X
Innovation

​Mobile payments skyrocket in India while banks watch from the sidelines

Digital payments firms like PayTM, Google Tez, and the recent entrant WhatsApp are rapidly pushing credit and debit cards into the background.
Written by Rajiv Rao, Contributing Writer

Digital payments firms in India may be the new kids on the financial block but boy are they taking banks to the cleaners. A few weeks ago, Mint reported that 30 percent of movie tickets in film-mad India will soon be purchased with mobile phones, a sum that outstrips credit or debit cards or cash. Indians are also using their phones to pay for utilities and taxis at a much greater volume than they do with cards.

As Mint reveals, banks still have a lead for in-store purchases in places like shopping malls and air tickets but even those categories are rapidly slipping away.

In other words, get ready for plastic to go the way of the SMS. The Economic Times reports that in just four months of Google launching their own payments service, Google Tez, the US firm is processing the same number of digital transactions as one of India's top private banks -- Axis, fourth overall in the payments sphere in its sector.

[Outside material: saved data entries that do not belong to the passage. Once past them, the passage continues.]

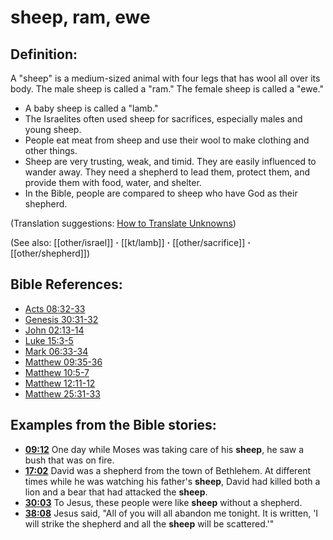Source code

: # sheep, ram, ewe #

## Definition: ##

A "sheep" is a medium-sized animal with four legs that has wool all over its body. The male sheep is called a "ram." The female sheep is called a "ewe."

* A baby sheep is called a "lamb."
* The Israelites often used sheep for sacrifices, especially males and young sheep.
* People eat meat from sheep and use their wool to make clothing and other things.
* Sheep are very trusting, weak, and timid. They are easily influenced to wander away. They need a shepherd to lead them, protect them, and provide them with food, water, and shelter.
* In the Bible, people are compared to sheep who have God as their shepherd.

(Translation suggestions: [How to Translate Unknowns](en/ta-vol1/translate/man/translate-unknown))

(See also: [[other/israel]] **·** [[kt/lamb]] **·** [[other/sacrifice]] **·** [[other/shepherd]])

## Bible References: ##

* [Acts 08:32-33](en/tn/act/help/08/32)
* [Genesis 30:31-32](en/tn/gen/help/30/31)
* [John 02:13-14](en/tn/jhn/help/02/13)
* [Luke 15:3-5](en/tn/luk/help/15/03)
* [Mark 06:33-34](en/tn/mrk/help/06/33)
* [Matthew 09:35-36](en/tn/mat/help/09/35)
* [Matthew 10:5-7](en/tn/mat/help/10/05)
* [Matthew 12:11-12](en/tn/mat/help/12/11)
* [Matthew 25:31-33](en/tn/mat/help/25/31)

## Examples from the Bible stories: ##

* __[09:12](en/tn/obs/help/09/12)__ One day while Moses was taking care of his __sheep__, he saw a bush that was on fire.
* __[17:02](en/tn/obs/help/17/02)__ David was a shepherd from the town of Bethlehem. At different times while he was watching his father's __sheep__, David had killed both a lion and a bear that had attacked the __sheep__.
* __[30:03](en/tn/obs/help/30/03)__ To Jesus, these people were like __sheep__  without a shepherd.
* __[38:08](en/tn/obs/help/38/08)__ Jesus said, "All of you will all abandon me tonight. It is written, 'I will strike the shepherd and all the __sheep__  will be scattered.'"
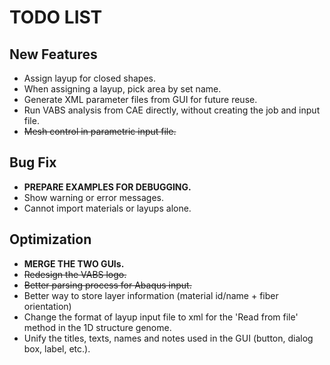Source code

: # TODO LIST

## New Features
- Assign layup for closed shapes.
- When assigning a layup, pick area by set name.
- Generate XML parameter files from GUI for future reuse.
- Run VABS analysis from CAE directly, without creating the job and input file.
- ~~Mesh control in parametric input file.~~

## Bug Fix
- **PREPARE EXAMPLES FOR DEBUGGING.**
- Show warning or error messages.
- Cannot import materials or layups alone.

## Optimization
- **MERGE THE TWO GUIs.**
- ~~Redesign the VABS logo.~~
- ~~Better parsing process for Abaqus input.~~
- Better way to store layer information (material id/name + fiber orientation)
- Change the format of layup input file to xml for the 'Read from file' method in the 1D structure genome.
- Unify the titles, texts, names and notes used in the GUI (button, dialog box, label, etc.).
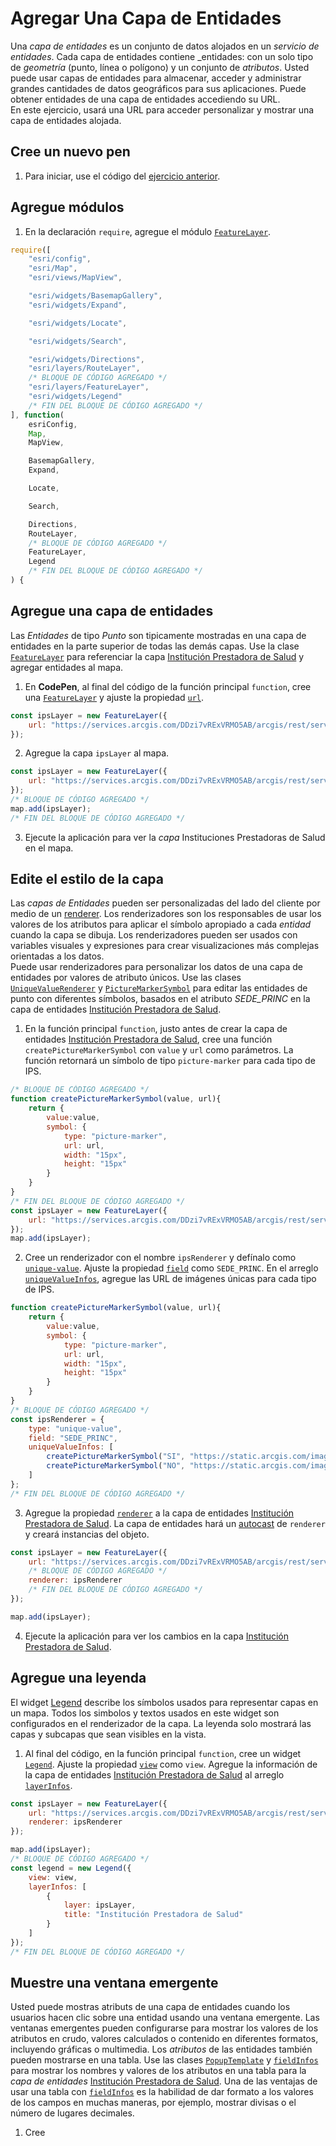 # Agregar Una Capa de Entidades
Una _capa de entidades_ es un conjunto de datos alojados en un _servicio de entidades_. Cada capa de entidades contiene _entidades: con un solo tipo de _geometría_ (punto, línea o polígono) y un conjunto de _atributos_. Usted puede usar capas de entidades para almacenar, acceder y administrar grandes cantidades de datos geográficos para sus aplicaciones. Puede obtener entidades de una capa de entidades accediendo su URL.  
En este ejercicio, usará una URL para acceder personalizar y mostrar una capa de entidades alojada.
## Cree un nuevo pen
1. Para iniciar, use el código del [ejercicio anterior](https://github.com/DesarrolladoresEsri/epc.co.js/blob/main/5.rutas/README.md).
## Agregue módulos 
1. En la declaración `require`, agregue el módulo [`FeatureLayer`](https://developers.arcgis.com/javascript/latest/api-reference/esri-layers-FeatureLayer.html).
```javascript
require([
    "esri/config", 
    "esri/Map", 
    "esri/views/MapView",

    "esri/widgets/BasemapGallery",
    "esri/widgets/Expand",

    "esri/widgets/Locate",

    "esri/widgets/Search",

    "esri/widgets/Directions",
    "esri/layers/RouteLayer",
    /* BLOQUE DE CÓDIGO AGREGADO */
    "esri/layers/FeatureLayer",
    "esri/widgets/Legend"
    /* FIN DEL BLOQUE DE CÓDIGO AGREGADO */
], function(
    esriConfig, 
    Map, 
    MapView,

    BasemapGallery,
    Expand,

    Locate,

    Search,

    Directions,
    RouteLayer,
    /* BLOQUE DE CÓDIGO AGREGADO */
    FeatureLayer,
    Legend
    /* FIN DEL BLOQUE DE CÓDIGO AGREGADO */
) {
```
## Agregue una capa de entidades
Las _Entidades_ de tipo _Punto_ son tipicamente mostradas en una capa de entidades en la parte superior de todas las demás capas. Use la clase [`FeatureLayer`](https://developers.arcgis.com/javascript/latest/api-reference/esri-layers-FeatureLayer.html) para referenciar la capa [Institución Prestadora de Salud](https://services.arcgis.com/DDzi7vRExVRMO5AB/arcgis/rest/services/Instituci%C3%B3n_Prestadora_de_Salud/FeatureServer/0) y agregar entidades al mapa.
1. En **CodePen**, al final del código de la función principal `function`, cree una [`FeatureLayer`](https://developers.arcgis.com/javascript/latest/api-reference/esri-layers-FeatureLayer.html) y ajuste la propiedad [`url`](https://developers.arcgis.com/javascript/latest/api-reference/esri-layers-FeatureLayer.html#url).
```javascript
const ipsLayer = new FeatureLayer({
    url: "https://services.arcgis.com/DDzi7vRExVRMO5AB/arcgis/rest/services/Instituci%C3%B3n_Prestadora_de_Salud/FeatureServer/0"
});
```
2. Agregue la capa `ipsLayer` al mapa.
```javascript
const ipsLayer = new FeatureLayer({
    url: "https://services.arcgis.com/DDzi7vRExVRMO5AB/arcgis/rest/services/Instituci%C3%B3n_Prestadora_de_Salud/FeatureServer/0"
});
/* BLOQUE DE CÓDIGO AGREGADO */
map.add(ipsLayer);
/* FIN DEL BLOQUE DE CÓDIGO AGREGADO */
```
3. Ejecute la aplicación para ver la _capa_ Instituciones Prestadoras de Salud en el mapa.
## Edite el estilo de la capa
Las _capas de Entidades_ pueden ser personalizadas del lado del cliente por medio de un [renderer](https://developers.arcgis.com/javascript/latest/api-reference/esri-renderers-Renderer.html). Los renderizadores son los responsables de usar los valores de los atributos para aplicar el símbolo apropiado a cada _entidad_ cuando la capa se dibuja. Los renderizadores pueden ser usados con variables visuales y expresiones para crear visualizaciones más complejas orientadas a los datos.  
Puede usar renderizadores para personalizar los datos de una capa de entidades por valores de atributo únicos. Use las clases [`UniqueValueRenderer`](https://developers.arcgis.com/javascript/latest/api-reference/esri-renderers-UniqueValueRenderer.html) y [`PictureMarkerSymbol`](https://developers.arcgis.com/javascript/latest/api-reference/esri-symbols-PictureMarkerSymbol.html) para editar las entidades de punto con diferentes símbolos, basados en el atributo _SEDE_PRINC_ en la capa de entidades [Institución Prestadora de Salud](https://services.arcgis.com/DDzi7vRExVRMO5AB/arcgis/rest/services/Instituci%C3%B3n_Prestadora_de_Salud/FeatureServer/0).
1. En la función principal `function`, justo antes de crear la capa de entidades [Institución Prestadora de Salud](https://services.arcgis.com/DDzi7vRExVRMO5AB/arcgis/rest/services/Instituci%C3%B3n_Prestadora_de_Salud/FeatureServer/0), cree una función `createPictureMarkerSymbol` con `value` y `url` como parámetros. La función retornará un símbolo de tipo `picture-marker` para cada tipo de IPS.
```javascript
/* BLOQUE DE CÓDIGO AGREGADO */
function createPictureMarkerSymbol(value, url){
    return {
        value:value,
        symbol: {
            type: "picture-marker",
            url: url,
            width: "15px",
            height: "15px"
        }
    }
}
/* FIN DEL BLOQUE DE CÓDIGO AGREGADO */
const ipsLayer = new FeatureLayer({
    url: "https://services.arcgis.com/DDzi7vRExVRMO5AB/arcgis/rest/services/Instituci%C3%B3n_Prestadora_de_Salud/FeatureServer/0",
});
map.add(ipsLayer);
```
2. Cree un renderizador con el nombre `ipsRenderer` y defínalo como [`unique-value`](https://developers.arcgis.com/javascript/latest/api-reference/esri-renderers-UniqueValueRenderer.html). Ajuste la propiedad [`field`](https://developers.arcgis.com/javascript/latest/api-reference/esri-renderers-UniqueValueRenderer.html#field) como `SEDE_PRINC`. En el arreglo [`uniqueValueInfos`](), agregue las URL de imágenes únicas para cada tipo de IPS.
```javascript
function createPictureMarkerSymbol(value, url){
    return {
        value:value,
        symbol: {
            type: "picture-marker",
            url: url,
            width: "15px",
            height: "15px"
        }
    }
}
/* BLOQUE DE CÓDIGO AGREGADO */
const ipsRenderer = {
    type: "unique-value",
    field: "SEDE_PRINC",
    uniqueValueInfos: [
        createPictureMarkerSymbol("SI", "https://static.arcgis.com/images/Symbols/Government/Hospital.png"),
        createPictureMarkerSymbol("NO", "https://static.arcgis.com/images/Symbols/Government/Hospital-and-Clinics.png")
    ]
};
/* FIN DEL BLOQUE DE CÓDIGO AGREGADO */
```
3. Agregue la propiedad [`renderer`](https://developers.arcgis.com/javascript/latest/api-reference/esri-layers-FeatureLayer.html#renderer) a la capa de entidades [Institución Prestadora de Salud](https://services.arcgis.com/DDzi7vRExVRMO5AB/arcgis/rest/services/Instituci%C3%B3n_Prestadora_de_Salud/FeatureServer/0). La capa de entidades hará un [autocast](https://developers.arcgis.com/javascript/latest/programming-patterns/#autocasting) de `renderer` y creará instancias del objeto. 
```javascript
const ipsLayer = new FeatureLayer({
    url: "https://services.arcgis.com/DDzi7vRExVRMO5AB/arcgis/rest/services/Instituci%C3%B3n_Prestadora_de_Salud/FeatureServer/0",
    /* BLOQUE DE CÓDIGO AGREGADO */
    renderer: ipsRenderer
    /* FIN DEL BLOQUE DE CÓDIGO AGREGADO */
});

map.add(ipsLayer);
```
4. Ejecute la aplicación para ver los cambios en la capa [Institución Prestadora de Salud](https://services.arcgis.com/DDzi7vRExVRMO5AB/arcgis/rest/services/Instituci%C3%B3n_Prestadora_de_Salud/FeatureServer/0).
## Agregue una leyenda
El widget [Legend](https://developers.arcgis.com/javascript/latest/api-reference/esri-widgets-Legend.html) describe los símbolos usados para representar capas en un mapa. Todos los simbolos y textos usados en este widget son configurados en el renderizador de la capa. La leyenda solo mostrará las capas y subcapas que sean visibles en la vista. 
1. Al final del código, en la función principal `function`, cree un widget [`Legend`](https://developers.arcgis.com/javascript/latest/api-reference/esri-widgets-Legend.html). Ajuste la propiedad [`view`](https://developers.arcgis.com/javascript/latest/api-reference/esri-widgets-Search.html#view) como `view`. Agregue la información de la capa de entidades [Institución Prestadora de Salud](https://services.arcgis.com/DDzi7vRExVRMO5AB/arcgis/rest/services/Instituci%C3%B3n_Prestadora_de_Salud/FeatureServer/0) al arreglo [`layerInfos`](https://developers.arcgis.com/javascript/latest/api-reference/esri-widgets-Legend.html#layerInfos).
```javascript
const ipsLayer = new FeatureLayer({
    url: "https://services.arcgis.com/DDzi7vRExVRMO5AB/arcgis/rest/services/Instituci%C3%B3n_Prestadora_de_Salud/FeatureServer/0",
    renderer: ipsRenderer
});

map.add(ipsLayer);
/* BLOQUE DE CÓDIGO AGREGADO */
const legend = new Legend({
    view: view,
    layerInfos: [
        {
            layer: ipsLayer,
            title: "Institución Prestadora de Salud"
        }
    ]
});
/* FIN DEL BLOQUE DE CÓDIGO AGREGADO */
```
## Muestre una ventana emergente
Usted puede mostras atributs de una capa de entidades cuando los usuarios hacen clic sobre una entidad usando una ventana emergente. Las ventanas emergentes pueden configurarse para mostrar los valores de los atributos en crudo, valores calculados o contenido en diferentes formatos, incluyendo gráficas o multimedia. Los _atributos_ de las entidades también pueden mostrarse en una tabla. Use las clases [`PopupTemplate`](https://developers.arcgis.com/javascript/latest/api-reference/esri-PopupTemplate.html) y [`fieldInfos`](https://developers.arcgis.com/javascript/latest/api-reference/esri-PopupTemplate.html#fieldInfos) para mostrar los nombres y valores de los atributos en una tabla para la _capa de entidades_ [Institución Prestadora de Salud](https://services.arcgis.com/DDzi7vRExVRMO5AB/arcgis/rest/services/Instituci%C3%B3n_Prestadora_de_Salud/FeatureServer/0). Una de las ventajas de usar una tabla con [`fieldInfos`](https://developers.arcgis.com/javascript/latest/api-reference/esri-PopupTemplate.html#fieldInfos) es la habilidad de dar formato a los valores de los campos en muchas maneras, por ejemplo, mostrar divisas o el número de lugares decimales. 
1. Cree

And just last month the Reserve Bank of India reported that transactions made through the Unified Payments Interface (UPI) -- a kind of middleware that stitches all providers onto one platform for seamless interoperability and allows apps belonging to sellers to connect directly to a consumer's bank account -- was roughly half of that of all debit and credit card transactions. As the piece mentions, it took a company like Mastercard 30 years to build its business that is now being surpassed in a handful of years.

This is the power of digital payments and in no place will this have as profound an effect as in India, a country where some 700 million people have never owned either a bank account or a smartphone but are rapidly beginning to do both. Just as WeChat Pay and AliPay have become behemoths worth over $50 billion in market cap, PayTM, WhatsApp (blocked in China), Google Tez, FreeCharge, and others are poised to rise.

Watching their ascendancy helplessly will be a group of losers who will continue to be incapable of tapping into the power of digital communities, a group that should have been on this right from the get-go but haven't -- banks.

Banks are a funny lot. You would imagine that they would be on the cutting edge of tech advancements and services that could make them rulers of a new universe so close to their own. But that's not the case. Almost always, digital payments firms are outsiders and usurpers to the empty thrones that regular banks have not even ventured to sit in. Either, it's a case of sticking to core competencies and not venturing into businesses that suck up a whole lot of energy, time, and capital. Or, it's a universe they do not understand well. Which is why payments the world over are run by digital payments firms and not banks.

The speed at which this has been happening in India is remarkable, but it makes complete sense when you remember that cash was king in the country simply because banks have been excruciatingly slow to bring the 800 million or so unbanked into the financial system. It just didn't make economic sense to them.

Then came two seismic events that transformed things almost overnight. One was the mandatory opening of hundreds of millions of bank accounts in a thrust led by the Modi government that was then linked to a national identification scheme with biometrics. Suddenly, a whole new population received access to digital payments even though they may not have smartphones that allow them to make this happen as yet. But even smartphone adoption is changing rapidly.

Secondly, when the Modi government almost overnight took 86 percent of the existing currency in India out of circulation, it gave one sector an unlikely boost, even if businesses and citizens nationwide were reeling because of a lack of cash to conduct daily activities -- the number of UPI transactions skyrocketed by as much as 57,000 percent to date, according to Mint.

Now, the immensely popular WhatsApp has entered the Indian payments space and with its 200 million active daily users -- the most for any app in India -- and a payment button that doesn't apparently need email ID logins (being hotly contested by rival PayTM). It will be an almost impossible foe to compete with in the online space. Offline, market leader PayTM has a nearly unassailable lead. The next battleground for payments is in the offline space and the company already has spread its tentacles to 7 million small-to-medium size merchants and is gunning for the mother lode of the other 33 million who supply much of India its daily provisions.

The very serious problem for banks and old world payment firms such as Visa and Mastercard is that the digital explosion has not even begun in India, but it is now that you need to get into the door to assure future success. The roughly $200 billion digital payments space, of which $10 billion is the mobile payments segment, is scheduled to mushroom to $1 trillion by 2023, according to a Credit Suisse report.

Meanwhile, China is at $27 trillion today. Imagine the rivers of gravy that banks will have to agonizingly watch themselves cede to the new rulers of the financial world, who by then will be making even more money by selling everything from mutual funds to real estate to their increasingly prosperous, smartphone-toting clients.